Taking a peek at this dope's sign, I'm reminded of my days teaching both morans and dummies. As an art teacher, I taught one of the two classes the special ed kids took. Into my classroom, full of fun and sharp tools, poured kids whose IQ's averaged about 55, depending. For the most part, my special ed kids were a weird delight, since they had a pretty good sense of how the world viewed them, and their creativity absorbed and reflected that skew. Also, their retardation was caused by a variety of ills, from Down's Syndrome, to brain tumors, to lack of oxygen at birth. As a result, they weren't limited in the same way, didn't act the same way, didn't talk the same way. But the dopes I taught were identically dopey.

********

* Using the information *
**a)** Restate word for word everything in the art-teacher passage from "Taking a peek" down to "were identically dopey.".
**b)** In the art-teacher passage, what was the average IQ of the kids who came into the classroom?
The saved entries that come next play no part in any of this.

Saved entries
********

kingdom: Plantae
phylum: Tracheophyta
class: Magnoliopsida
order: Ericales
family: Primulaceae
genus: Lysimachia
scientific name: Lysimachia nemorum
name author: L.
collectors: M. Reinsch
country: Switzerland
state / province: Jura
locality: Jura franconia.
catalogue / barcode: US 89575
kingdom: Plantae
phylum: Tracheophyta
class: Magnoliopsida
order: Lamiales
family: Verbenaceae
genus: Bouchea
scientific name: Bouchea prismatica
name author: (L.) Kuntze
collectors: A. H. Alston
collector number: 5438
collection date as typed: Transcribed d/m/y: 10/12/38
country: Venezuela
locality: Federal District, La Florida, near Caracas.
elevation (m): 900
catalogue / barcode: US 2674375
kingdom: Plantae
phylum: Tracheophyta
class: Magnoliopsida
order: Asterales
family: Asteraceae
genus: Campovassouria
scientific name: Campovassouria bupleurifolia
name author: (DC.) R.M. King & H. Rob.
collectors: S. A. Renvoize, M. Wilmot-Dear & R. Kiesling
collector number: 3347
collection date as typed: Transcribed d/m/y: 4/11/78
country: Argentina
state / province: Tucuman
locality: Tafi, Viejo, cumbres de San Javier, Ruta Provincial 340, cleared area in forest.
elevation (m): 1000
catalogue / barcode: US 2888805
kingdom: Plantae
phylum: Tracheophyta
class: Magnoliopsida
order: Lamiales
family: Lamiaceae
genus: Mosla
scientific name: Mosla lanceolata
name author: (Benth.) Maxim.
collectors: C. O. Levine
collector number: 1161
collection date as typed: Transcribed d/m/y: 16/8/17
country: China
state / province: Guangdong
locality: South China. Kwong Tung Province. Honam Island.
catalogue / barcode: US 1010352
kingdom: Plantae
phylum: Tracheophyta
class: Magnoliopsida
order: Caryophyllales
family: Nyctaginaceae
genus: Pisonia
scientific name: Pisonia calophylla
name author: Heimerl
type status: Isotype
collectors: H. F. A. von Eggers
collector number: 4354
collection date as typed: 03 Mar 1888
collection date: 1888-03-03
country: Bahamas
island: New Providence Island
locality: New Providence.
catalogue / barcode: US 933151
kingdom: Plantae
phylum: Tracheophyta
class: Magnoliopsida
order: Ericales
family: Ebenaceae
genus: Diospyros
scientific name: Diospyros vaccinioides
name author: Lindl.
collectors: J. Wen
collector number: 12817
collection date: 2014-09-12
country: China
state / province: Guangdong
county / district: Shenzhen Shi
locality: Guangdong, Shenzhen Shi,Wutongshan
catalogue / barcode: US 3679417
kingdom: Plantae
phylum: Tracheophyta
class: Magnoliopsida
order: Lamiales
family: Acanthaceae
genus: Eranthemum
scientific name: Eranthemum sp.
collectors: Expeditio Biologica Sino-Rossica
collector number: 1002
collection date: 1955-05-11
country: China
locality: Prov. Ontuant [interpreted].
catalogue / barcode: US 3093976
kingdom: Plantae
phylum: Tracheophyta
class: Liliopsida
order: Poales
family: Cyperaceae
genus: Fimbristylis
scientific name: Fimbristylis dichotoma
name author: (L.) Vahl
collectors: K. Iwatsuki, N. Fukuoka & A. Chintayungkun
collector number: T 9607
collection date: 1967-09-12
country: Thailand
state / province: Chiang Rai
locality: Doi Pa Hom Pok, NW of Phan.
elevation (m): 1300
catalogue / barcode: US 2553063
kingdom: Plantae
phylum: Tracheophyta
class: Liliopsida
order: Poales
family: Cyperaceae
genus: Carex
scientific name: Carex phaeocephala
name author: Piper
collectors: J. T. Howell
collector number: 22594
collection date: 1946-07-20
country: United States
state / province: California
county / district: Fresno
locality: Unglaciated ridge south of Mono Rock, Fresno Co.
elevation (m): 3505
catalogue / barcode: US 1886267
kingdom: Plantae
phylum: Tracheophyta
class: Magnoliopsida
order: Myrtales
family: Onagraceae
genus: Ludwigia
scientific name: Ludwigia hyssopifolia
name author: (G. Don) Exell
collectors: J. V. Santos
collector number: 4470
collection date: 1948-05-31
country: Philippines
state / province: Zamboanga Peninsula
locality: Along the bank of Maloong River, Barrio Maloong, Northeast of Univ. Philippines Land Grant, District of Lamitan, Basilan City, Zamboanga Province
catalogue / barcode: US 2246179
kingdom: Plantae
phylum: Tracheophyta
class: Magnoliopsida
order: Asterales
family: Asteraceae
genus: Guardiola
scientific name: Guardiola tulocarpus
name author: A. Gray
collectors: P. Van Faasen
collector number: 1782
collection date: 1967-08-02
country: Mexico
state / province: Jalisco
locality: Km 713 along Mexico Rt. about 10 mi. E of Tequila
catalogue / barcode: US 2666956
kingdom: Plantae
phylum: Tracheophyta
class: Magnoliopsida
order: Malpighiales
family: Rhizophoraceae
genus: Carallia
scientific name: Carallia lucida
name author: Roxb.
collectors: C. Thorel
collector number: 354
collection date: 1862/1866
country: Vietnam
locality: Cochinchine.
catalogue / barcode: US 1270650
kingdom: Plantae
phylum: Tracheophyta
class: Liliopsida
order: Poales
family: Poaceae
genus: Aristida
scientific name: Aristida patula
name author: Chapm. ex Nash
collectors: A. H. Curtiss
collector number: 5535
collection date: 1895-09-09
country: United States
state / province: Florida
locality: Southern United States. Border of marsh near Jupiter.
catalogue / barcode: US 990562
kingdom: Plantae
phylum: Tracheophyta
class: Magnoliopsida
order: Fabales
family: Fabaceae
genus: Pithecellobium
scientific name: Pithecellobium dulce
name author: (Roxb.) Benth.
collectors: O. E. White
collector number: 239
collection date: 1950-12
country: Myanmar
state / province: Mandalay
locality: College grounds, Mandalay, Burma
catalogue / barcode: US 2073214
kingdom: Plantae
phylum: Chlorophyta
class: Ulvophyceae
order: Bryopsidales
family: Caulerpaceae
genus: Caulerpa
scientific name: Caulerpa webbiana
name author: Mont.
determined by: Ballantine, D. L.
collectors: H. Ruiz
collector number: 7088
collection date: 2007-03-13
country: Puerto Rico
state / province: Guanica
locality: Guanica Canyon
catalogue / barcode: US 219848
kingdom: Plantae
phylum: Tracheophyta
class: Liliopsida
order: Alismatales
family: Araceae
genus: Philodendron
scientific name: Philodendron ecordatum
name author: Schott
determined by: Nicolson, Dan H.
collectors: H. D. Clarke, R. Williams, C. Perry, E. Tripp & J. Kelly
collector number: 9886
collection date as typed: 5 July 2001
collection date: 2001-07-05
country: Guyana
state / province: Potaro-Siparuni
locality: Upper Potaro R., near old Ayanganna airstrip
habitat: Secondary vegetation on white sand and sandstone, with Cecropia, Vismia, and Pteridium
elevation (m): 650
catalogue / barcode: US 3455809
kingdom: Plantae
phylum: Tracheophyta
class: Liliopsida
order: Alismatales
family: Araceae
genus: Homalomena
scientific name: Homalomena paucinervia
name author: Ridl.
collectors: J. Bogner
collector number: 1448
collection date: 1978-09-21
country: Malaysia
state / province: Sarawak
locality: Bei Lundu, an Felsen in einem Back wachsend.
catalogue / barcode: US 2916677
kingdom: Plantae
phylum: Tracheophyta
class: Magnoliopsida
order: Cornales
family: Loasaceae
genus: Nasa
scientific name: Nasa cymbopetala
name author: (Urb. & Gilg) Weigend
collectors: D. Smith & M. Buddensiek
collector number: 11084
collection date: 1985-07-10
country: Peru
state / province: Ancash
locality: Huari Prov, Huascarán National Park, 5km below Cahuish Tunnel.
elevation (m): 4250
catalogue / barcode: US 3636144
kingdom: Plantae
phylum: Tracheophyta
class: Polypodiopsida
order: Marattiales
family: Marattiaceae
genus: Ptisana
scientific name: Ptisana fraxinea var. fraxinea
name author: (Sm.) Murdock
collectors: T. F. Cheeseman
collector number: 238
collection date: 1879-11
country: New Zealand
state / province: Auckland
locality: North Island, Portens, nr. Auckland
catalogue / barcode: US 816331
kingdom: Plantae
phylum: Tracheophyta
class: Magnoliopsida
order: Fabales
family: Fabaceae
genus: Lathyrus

********

* Solution list *
**a)**
Taking a peek at this dope's sign, I'm reminded of my days teaching both morans and dummies. As an art teacher, I taught one of the two classes the special ed kids took. Into my classroom, full of fun and sharp tools, poured kids whose IQ's averaged about 55, depending. For the most part, my special ed kids were a weird delight, since they had a pretty good sense of how the world viewed them, and their creativity absorbed and reflected that skew. Also, their retardation was caused by a variety of ills, from Down's Syndrome, to brain tumors, to lack of oxygen at birth. As a result, they weren't limited in the same way, didn't act the same way, didn't talk the same way. But the dopes I taught were identically dopey.

**b)** About 55, depending.